St Jude's Players
St Jude's Hall (Grundy Hall)
Until 23 Nov 2019

Review by Brian Godfrey

St Jude’s Players are known for their high quality productions and their latest, “Beyond Reasonable Doubt” leaves one without any doubt, reasonable or otherwise, that their reputation is well deserved.

The play, written in 1987, was famed British author Jeffery Archer’s first. It is a courtroom drama, first and foremost, but delving into issues still pertinent today (maybe more so, but to say more may spoil the suspense) and also examining the complexity of is what we see or hear necessarily the case.

Act One is set in the Old Bailey. Courtroom dramas (especially dealing with English Law) are not easy to stage because they are necessarily wordy, with very little action: vocal inflection needs to be relied upon. Vicky Horwood has risen to the challenge and beaten it on the head with a judge’s gavel and an impeccable sense of direction. She has nine to ten people on stage at any one stage and they all hold our attention at all times. The focus and concentration from all is stunning, but special mention must be made of Jan Rice as the Stenographer who does a magnificent job of both and makes an impact without uttering a word. Another who is excellent at giving non-verbals (especially with his eyes) is Adam Schultz as Junior Counsel, Mr Pierson.

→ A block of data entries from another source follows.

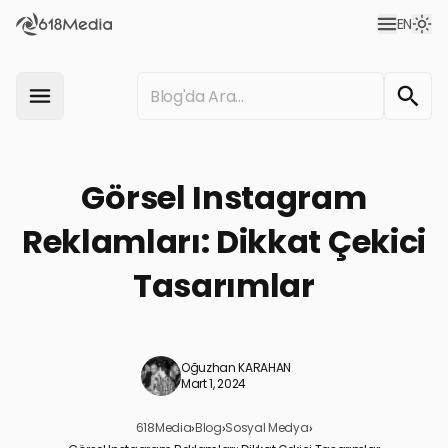
EN
Görsel Instagram
Reklamları: Dikkat Çekici
Tasarımlar
Oğuzhan KARAHAN
Mart 1, 2024
618Media
›
Blog
›
Sosyal Medya
›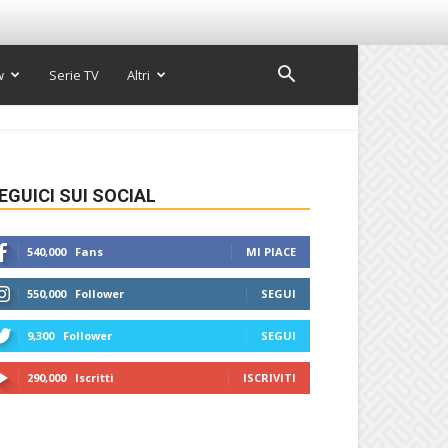
w
Serie TV
Altri
EGUICI SUI SOCIAL
540,000
Fans
MI PIACE
550,000
Follower
SEGUI
9,300
Follower
SEGUI
290,000
Iscritti
ISCRIVITI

Although his ‘hand acting’ in Act One is a little distracting, it settles down in Act Two making for a fairly overall nicely restrained performance.

I mentioned earlier that vocal inflection is a must in courtroom drama, and this production has two of the smoothest, clipped vocal actors one could hope to find in Andrew Horwood as Defense Counsel (and accused) Sir David Metcalfe QC, and Brian Knott as Prosecuting Counsel Sir Anthony Blair-Booth QC. Both actors are strong and their verbal attacks and posturing are nicely spot-on. Knott is so convincing in his characterization that one assumes he studied Law, so precise is his movement and stance.

Horwood portrays the central character and has the lion’s share of the play, and is wonderfully believable in whatever emotion he is delivering. His character is accused of killing his wife who is suffering from Lymphatic Cancer, so Act Two is a flashback leading up to her death allowing the audience to decide his guilt or innocence. This allows us to meet Lady Metcalfe played so elegantly by Joanne St Clair. St Clair is perfection and works excellently with Horwood. Again, a very believable and natural portrayal that allows us to care for both these people.

Andy Winwood and David Rapkin make credible witnesses; John Matsen gives a very good, loving performance as Lionel Hamilton; whilst Julie Quick shines (and almost steals the show) as the housekeeper, Mrs Rogers – a fantastic turn.

Don Oakley’s set design is very clever, allowing a courtroom at the Old Bailey to transform effortlessly into the Metcalfe’s elegant lounge room.

Another high standard production from St Jude’s Players. But don’t take my word for it, go and judge (see what I did there!) for yourself, beyond all reasonable doubt.